Ein trostloseres Kaff als Las Piedras ist kaum vorstellbar. Ein Nest voller gestrandeter Randexistenzen am Rande der venezolanischen Zivilisation. Ein menschliches Ersatzteillager für den amerikanischen Öl-Konzern, der 500 Kilometer entfernt ein Bohrfeld betreibt. Als eine der Ölquellen in Brand gerät, bietet sich vier zu allem entschlossenen Männern die Chance, endlich so viel Geld zu verdienen, um aus Las Piedras entkommen zu können. Für 1.000 Dollar pro Mann sollen sie Nitroglyzerin zur Unglücksstelle transportieren, um das Feuer auszublasen. Zur Verfügung stehen dafür nur ungenügend ausgerüstete Lastwagen; die Reise durch das mittelamerikanische Irgendwo führt über eigentlich nicht vorhandene Straßen. Ein Himmelfahrtskommando also, mit denkbar geringen Überlebenschancen.

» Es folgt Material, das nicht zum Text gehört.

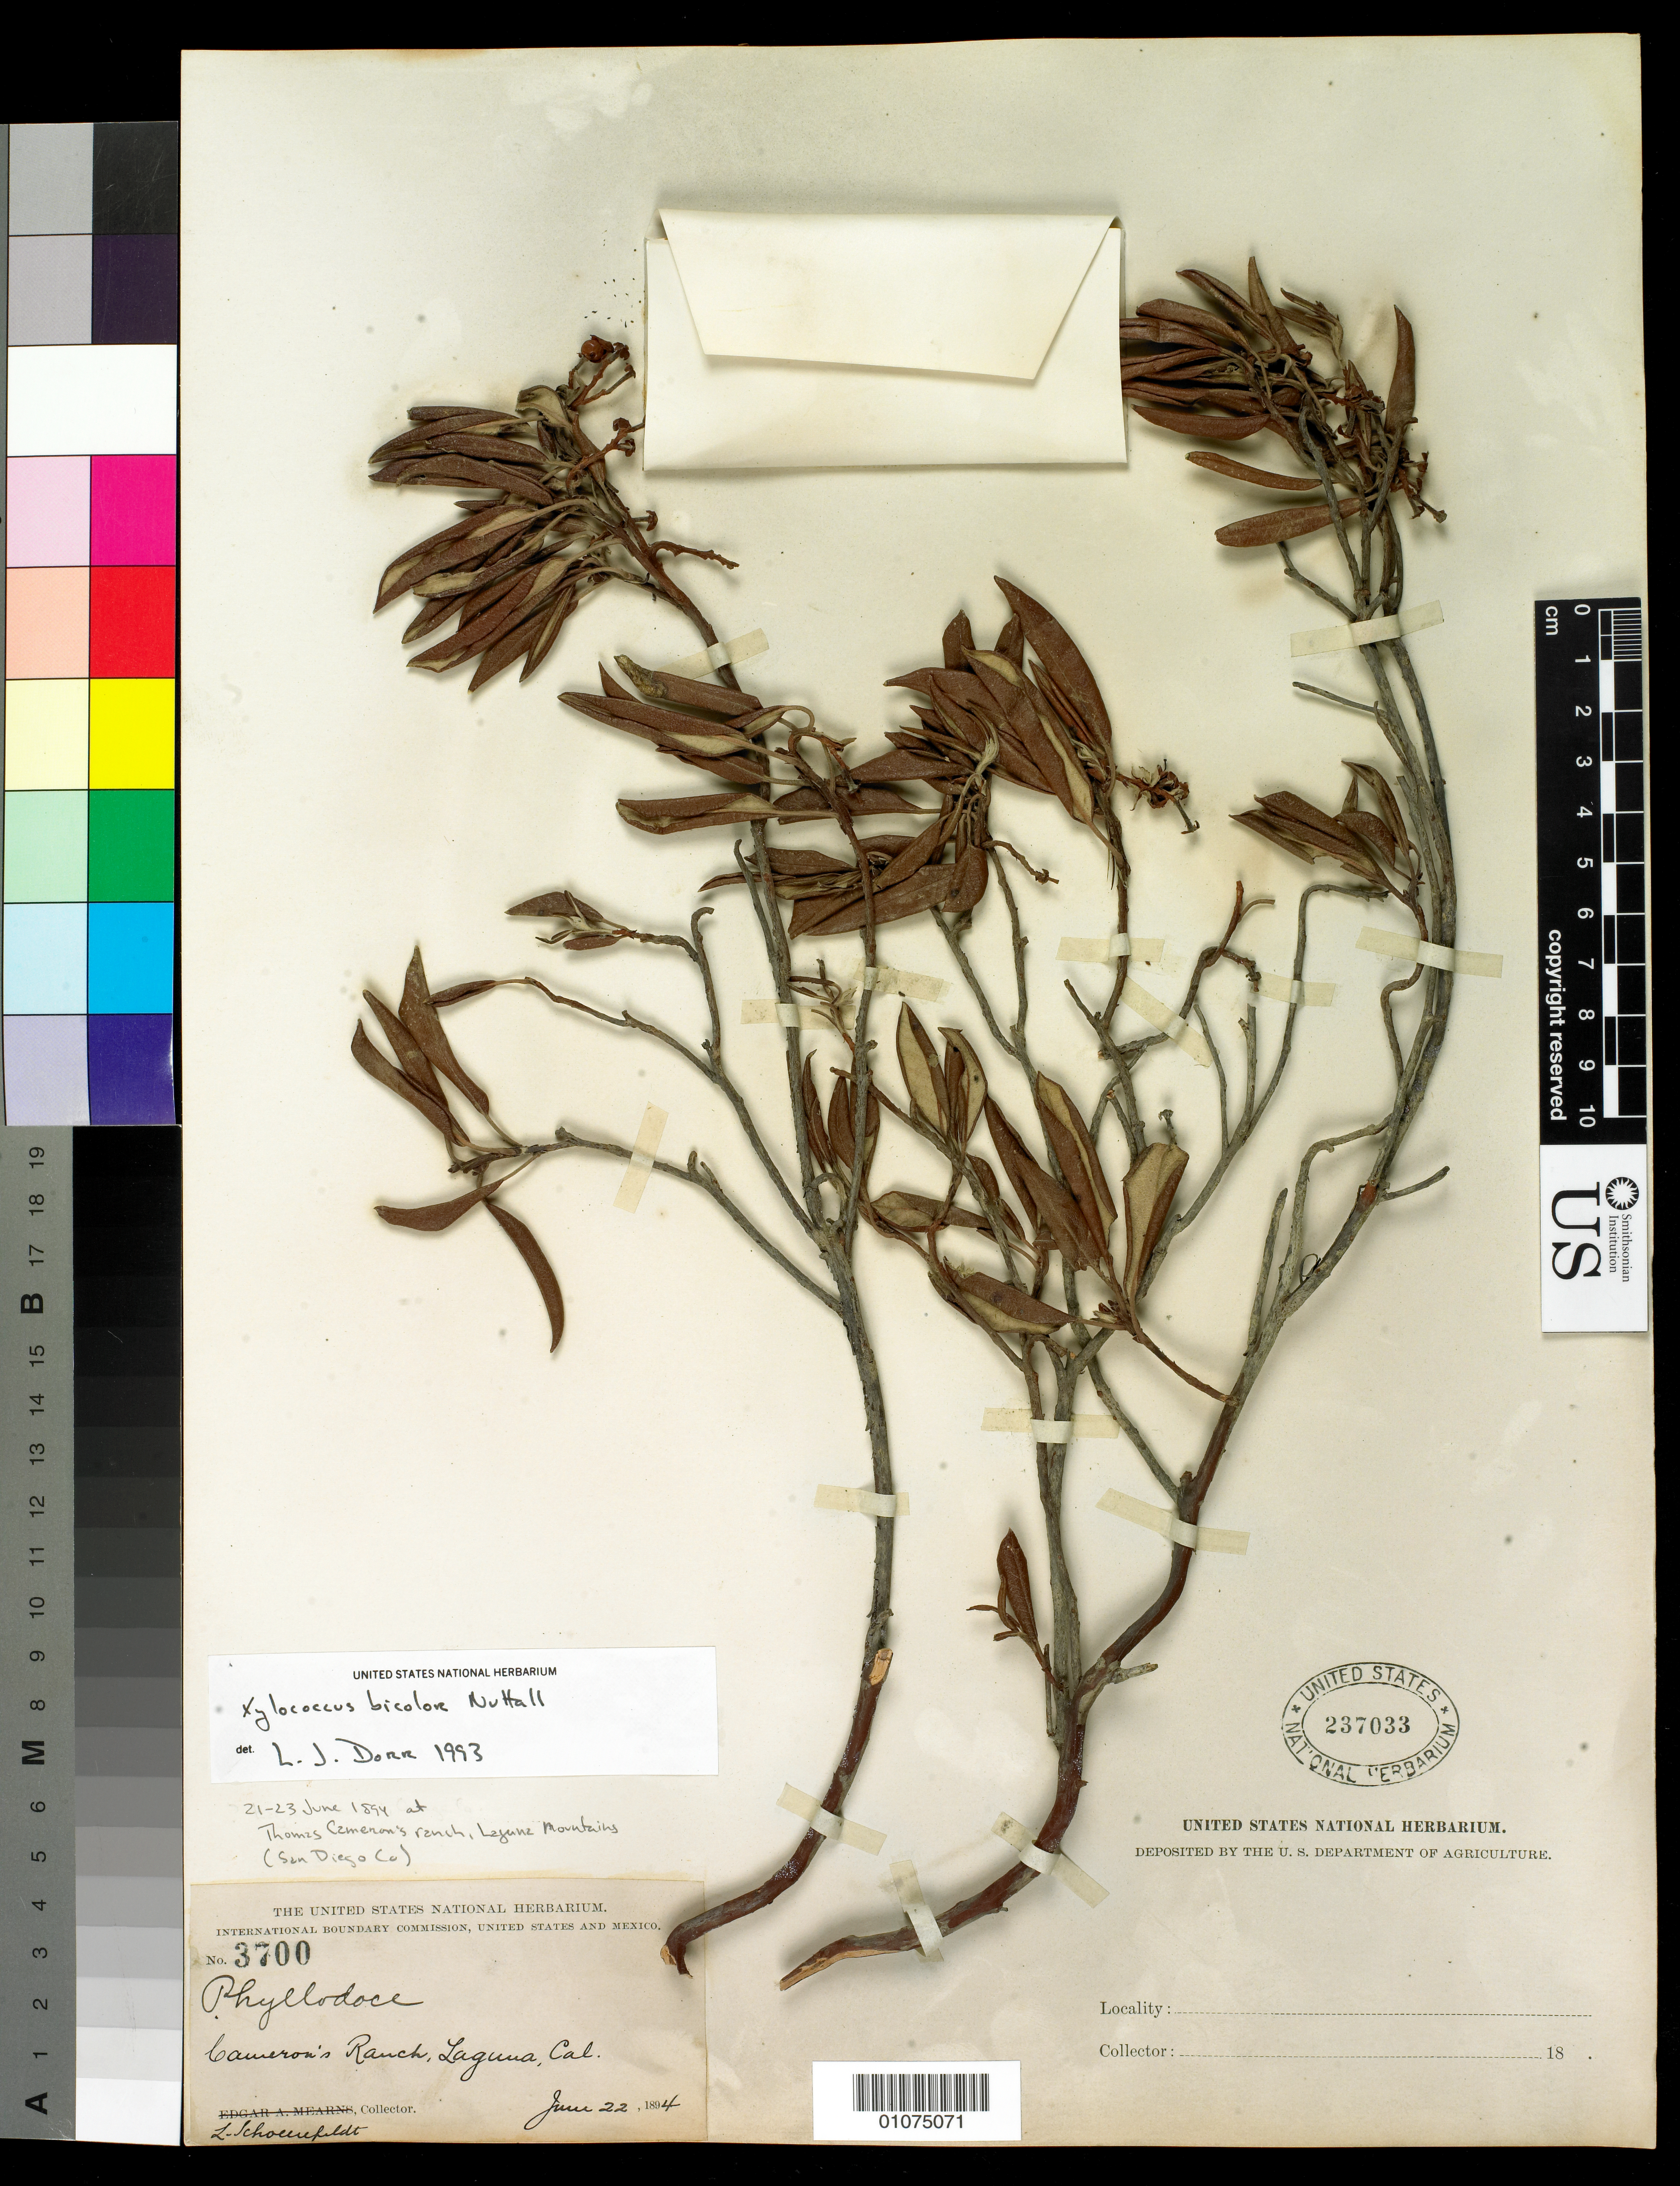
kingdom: Plantae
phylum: Tracheophyta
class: Magnoliopsida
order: Ericales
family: Ericaceae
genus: Xylococcus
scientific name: Xylococcus bicolor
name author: Nutt.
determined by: Dorr, L. J., (BOT), Smithsonian Institution - National Museum of Natural History (UNITED STATES)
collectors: L. Schounfeldt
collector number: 3700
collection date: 1894-06-22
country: United States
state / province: California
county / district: Orange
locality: Cameron Ranch, Laguna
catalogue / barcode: US 237033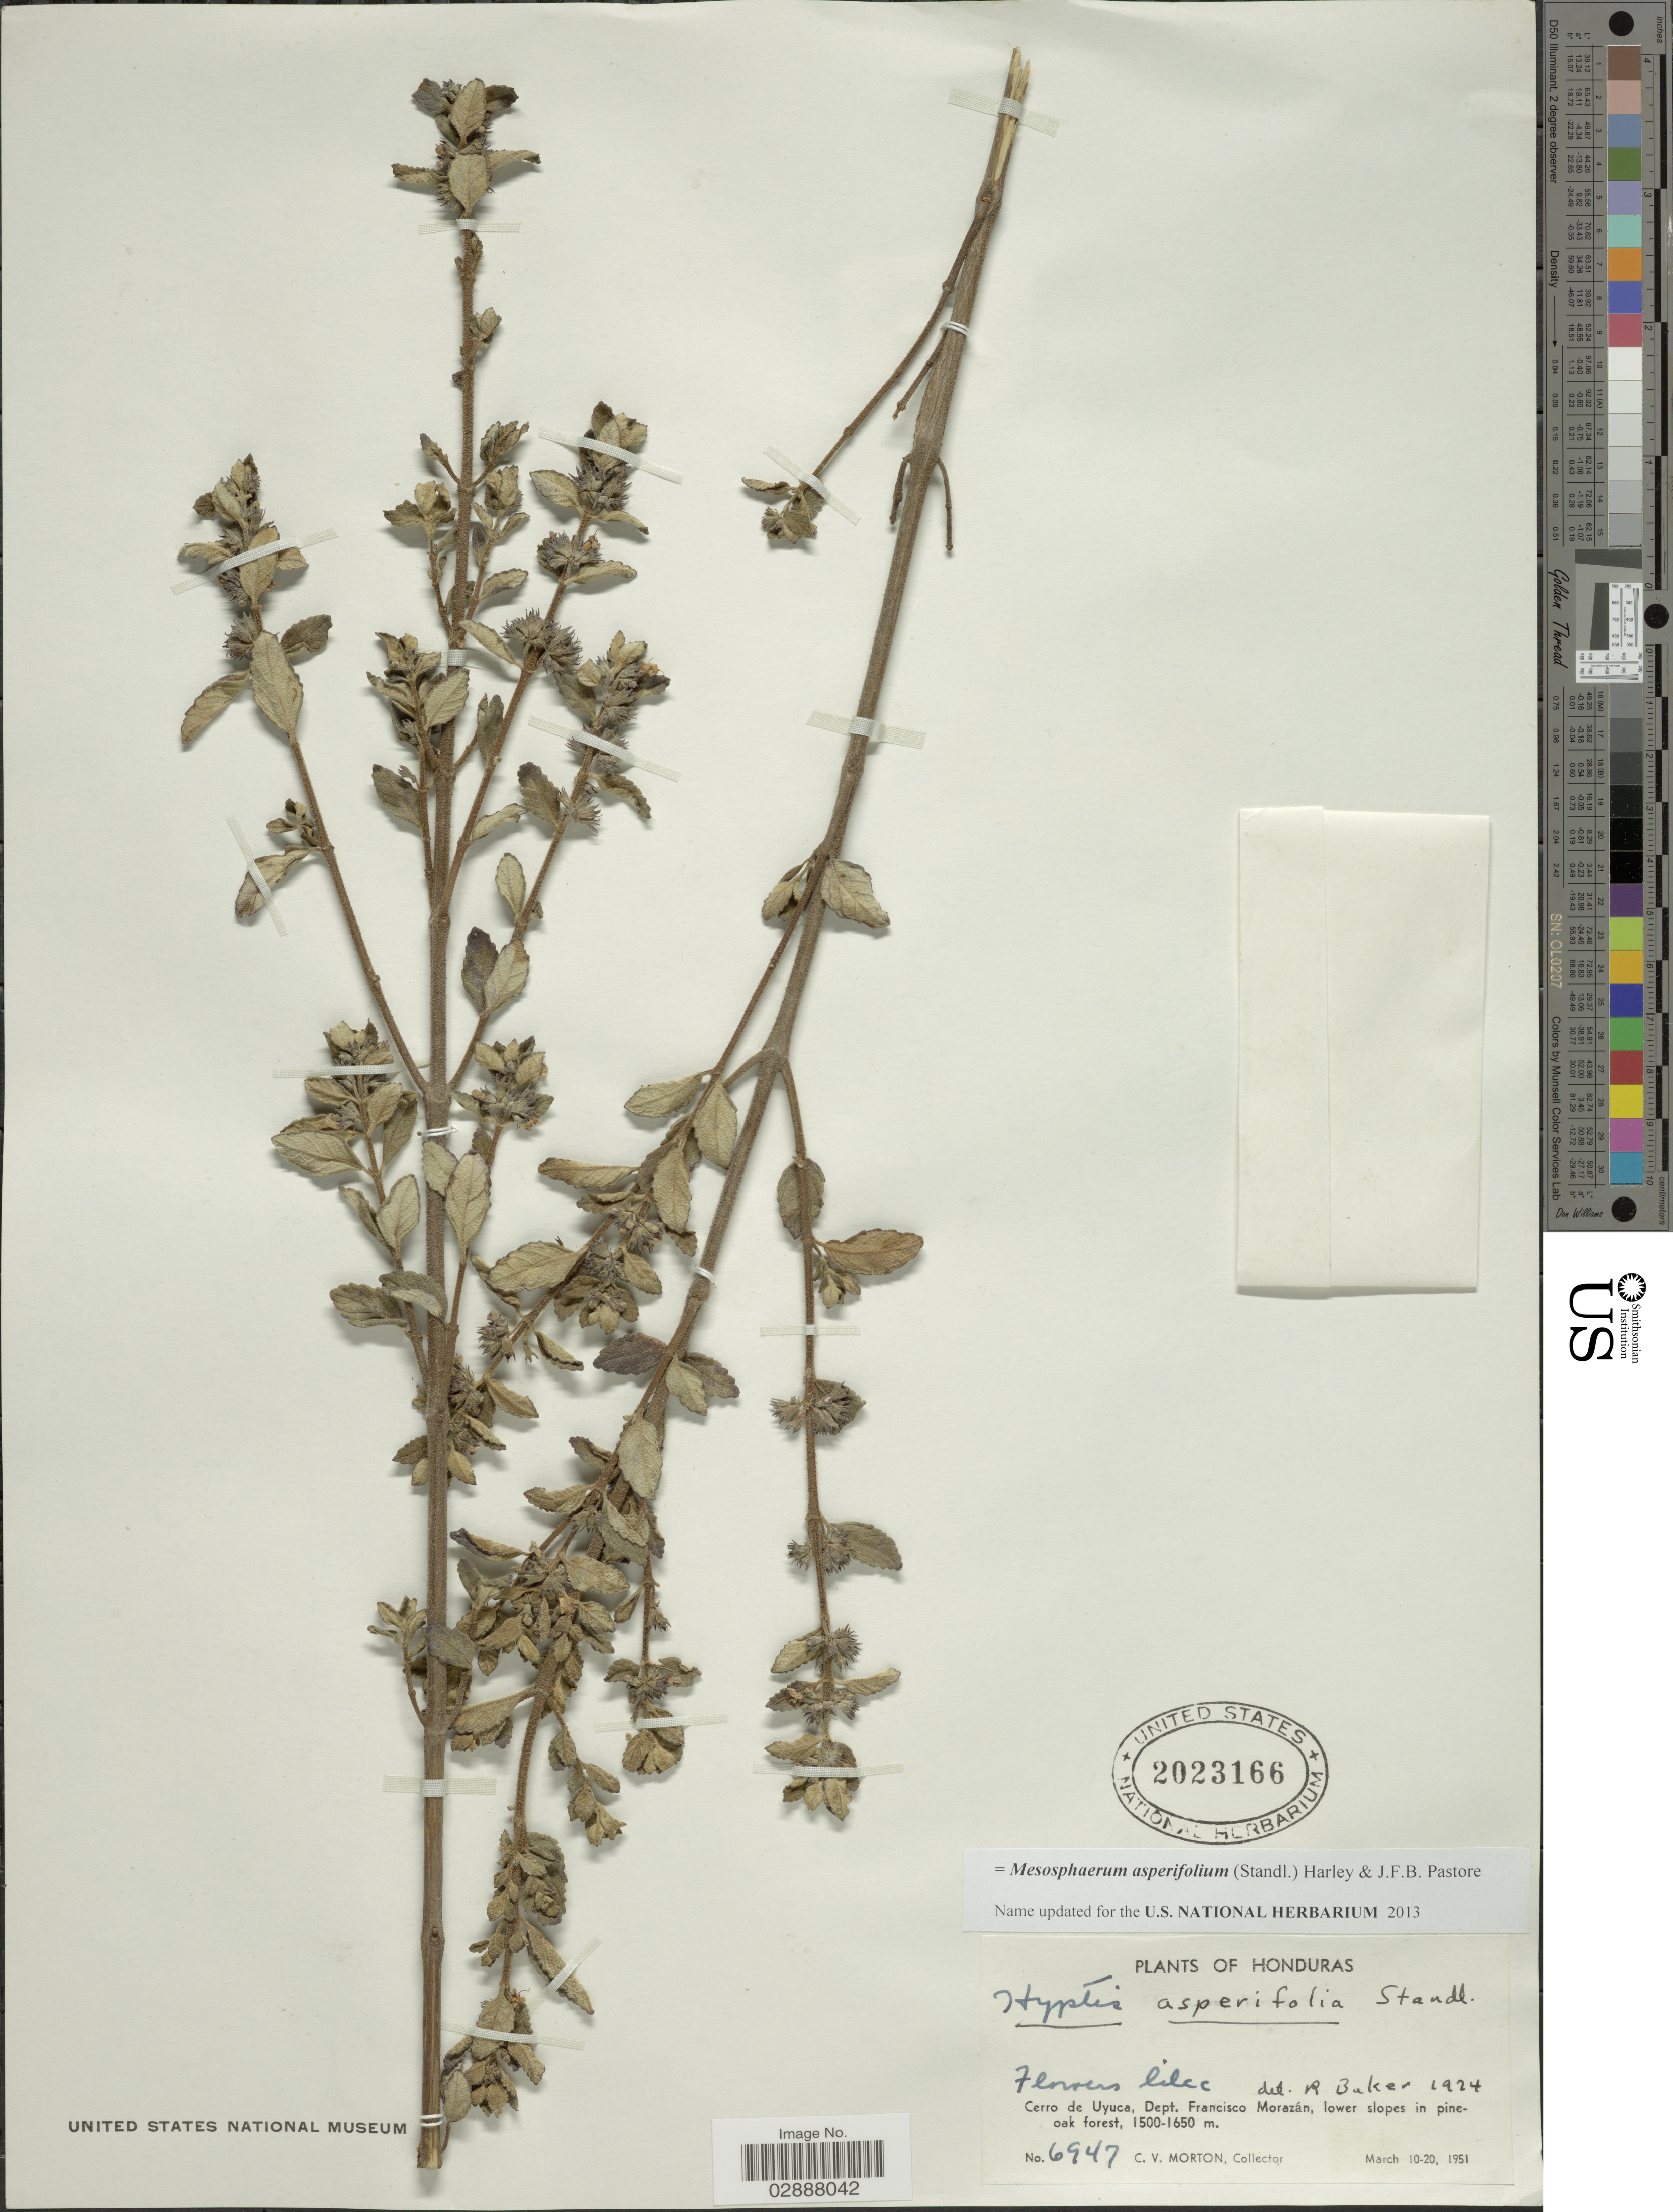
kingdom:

Die ganze erste Stunde seines finsteren Thrillers "Lohn der Angst" (Le salaire de la peur) nimmt sich Regisseur Henri-Georges Clouzot Zeit, die Protagonisten Mario (Yves Montand) und Jo (Charles Vanel), Bimba (Peter van Eyck) und Luigi (Folco Lulli) präzise zu charakterisieren. Als sich das Quartett dann in zwei mit Nitroglyzerin vollgepackten Trucks unter Sirenengeheul auf den Weg macht, ist man mit den vermeintlichen Stärken und Schwächen der vier bestens vertraut. Umso mehr gehen die Wandlungen und Todesängste unter die Haut, die sie auf ihrer grauenhaften Reise durchmachen. Umso mehr presst es den Zuschauer in den Kinosessel, wenn Bimba und Luigi mit ihrem Truck in die Luft fliegen, wenn Mario seinen Kumpan Jo überfahren muss, um nicht in einem Ölsee stecken zu bleiben. Voller Erleichterung gönnt man dem pfiffigen Mario als einzigem Überlebenden seinen Lohn der Angst.
Und eiskalt ist das Entsetzen, wenn der sympathische Yves Montand schließlich mit den Taschen voller Geld zu Walzerklängen in den Abgrund rast. Kein Film Noir ist schwärzer und desillusionierender als dieser Abenteuer-Klassiker, der am 22. April 1953 in Frankreich seine Uraufführung erlebt. Beim Festival von Cannes wird "Lohn der Angst" mit dem großen Preis ausgezeichnet. "Ich habe gerade einen genialen Fußtritt in den Magen bekommen", stöhnt Jury-Präsident Edward G. Robinson nach der Vorstellung. Für Hauptdarsteller Yves Montand, der bereits als Sänger Karriere gemacht hat, beginnt mit diesem Fußtritt der Aufstieg zum international populärsten Leinwandstar aus Frankreich. In Berlin erhält "Lohn der Angst" den Goldenen Bären. Zu sehen bekommen die Deutschen den Film allerdings in einer gesäuberten Version. Die Synchronfassung unterschlägt alles, was die Bosse der US-Ölfirma als skrupellose Ausbeuter charakterisiert. Acht Jahre nach Kriegsende darf das Ansehen der amerikanischen Freunde in der Bundesrepublik keinen Schaden nehmen.